Post-surgical adhesions are a significant cause of post-operative pain and other surgical complications. Oxidative stress and hypoxia play an important role in adhesion formation. Hypoxia triggers a cascade of responses that ultimately lead to adhesion formation. Development of adhesions is a multistep process, comprising a macrophage-driven inflammatory response, formation of a fibrinous exudate, recruitment of fibroblasts that become activated to form myofibroblasts, excess collagen fiber deposition and subsequent vascularization. These processes occur in a low oxygen environment (hypoxia), which critically modulates inflammation and healing. On the molecular level, responses to hypoxia are orchestrated by hypoxia-inducible factors (HIFs), consisting of an oxygen-dependent α- (HIF-1α, HIF-2α) and an oxygen-independent β-subunit. HIF-α-subunits are constitutively expressed and rapidly degraded in normoxia. In hypoxia, however, HIF-1α and HIF-2α are stabilized and form active transcription complexes. The complexes bind to hypoxia response elements (HRE) in the promoter region of numerous downstream target genes, which collectively mount the adaptive response to hypoxia.

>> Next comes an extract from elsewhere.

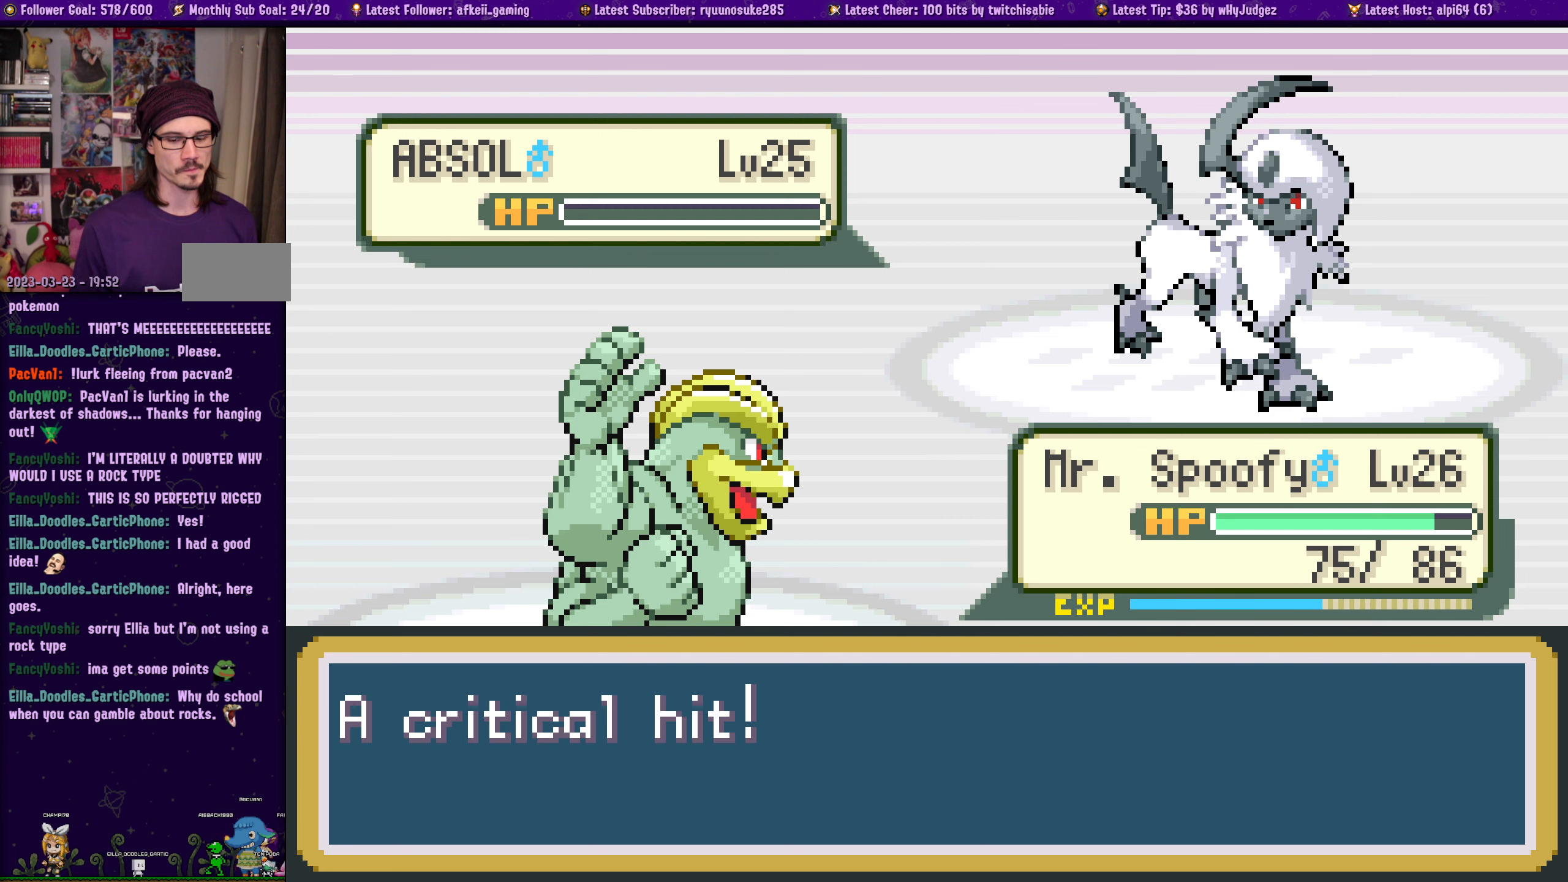
{"buttons": ["CROSS"], "left_stick": "center", "right_stick": "center", "events": [[83, "CROSS", "down"], [183, "CROSS", "up"], [283, "CROSS", "down"], [383, "CROSS", "up"], [483, "CROSS", "down"]]}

Under normoxic conditions, glucose is catabolized intracellularly to form pyruvate, which is further metabolized to produce adenosine triphosphate (ATP) via the citric acid cycle (TCA cycle). Conversely, under hypoxic conditions, the amount of pyruvate entering the TCA cycle is decreased and pyruvate is converted to lactate. Anaerobic glycolysis is activated by hypoxia-inducible factors (HIFs), which shift metabolism towards anaerobic glycolysis by altering glycolytic enzymes. HIFs inhibit pyruvate dehydrogenase, which converts pyruvate into acetyl CoA, and stimulate lactate dehydrogenase (LDH), which converts pyruvate into lactate; thus leading to increased production of lactate. Lactate may be crucial to adhesion formation through stimulation of other factors involved in adhesion formation such as VEGF and collagen.
U.S. Pat. No. 9,011,883 describes methods for treating or reducing adhesions in the peritoneum of a patient comprising administering an effective amount of L-glutamine or a dipeptide comprising alanyl-glutamine during or after a surgical procedure that affects the peritoneum of the patient.
Recently, it was reported that a single intraoperative lavage with a HIF-1α inhibitor (20 mg/kg) reduced adhesion formation in a mouse model [Strowitzki, M. J., et al., Sci Rep, 2017. 7(1): p. 13151]. The results in vivo were confirmed at the cellular level, where hypoxic up-regulation of several biomarkers of inflammation, including HIF-1α and TGF-β, was blunted in normal murine peritoneal fibroblasts in vitro upon treatment with micromolar doses of a HIF-1α inhibitor.
There is a need in the art for compounds and methods for treating and preventing adhesions, and more particularly hypoxia-associated tissue damage.